The objective of this working paper is to investigate the statistical properties of hedge fund failures further and attempt to identify essential risk factors that can tentatively explain why one fund is more likely to default on its investors and lenders than another. This attempt to quantify hedge fund operational risk will allow the reader to better assess the importance of extreme non-financial risks and understand what mitigation techniques beyond naïve diversification could be of use. The development of a full quantitative model is far beyond the scope of this paper.

The paper investigates two statistical methods in order to shed some light on the risk profile of hedge funds. In an initial stage, the paper explores the mechanisms behind a hedge fund failure in more detail and proposes a causal model that could explain the various scenarios that can occur when a hedge fund defaults.

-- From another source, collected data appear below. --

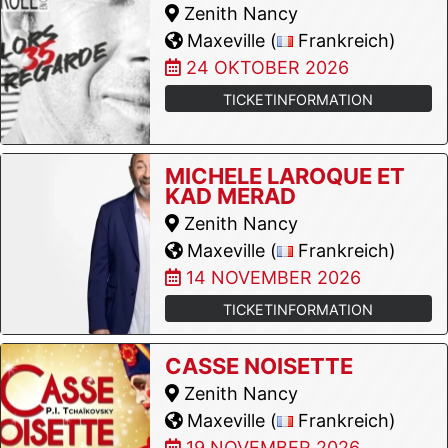
Zenith Nancy
Maxeville (
Frankreich)
24 OKTOBER 2026
TICKETINFORMATION
MICHELE LAROQUE ET
KAD MERAD
Zenith Nancy
Maxeville (
Frankreich)
14 NOVEMBER 2026
TICKETINFORMATION
CASSE NOISETTE
Zenith Nancy
Maxeville (
Frankreich)
19 NOVEMBER 2026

A second stochastic analysis of a sample database of 100+ fund failures allows a loss model for operational failures to be proposed. This model then allows us to better understand the limitations of a naïve diversification that aims to reduce the loss of a single event by reducing its share of the overall portfolio. Finally, the paper provides some conclusions that should be useful to portfolio managers when constructing a portfolio of funds of hedge funds by allowing them to better factor the various operational risks into their portfolio construction phase.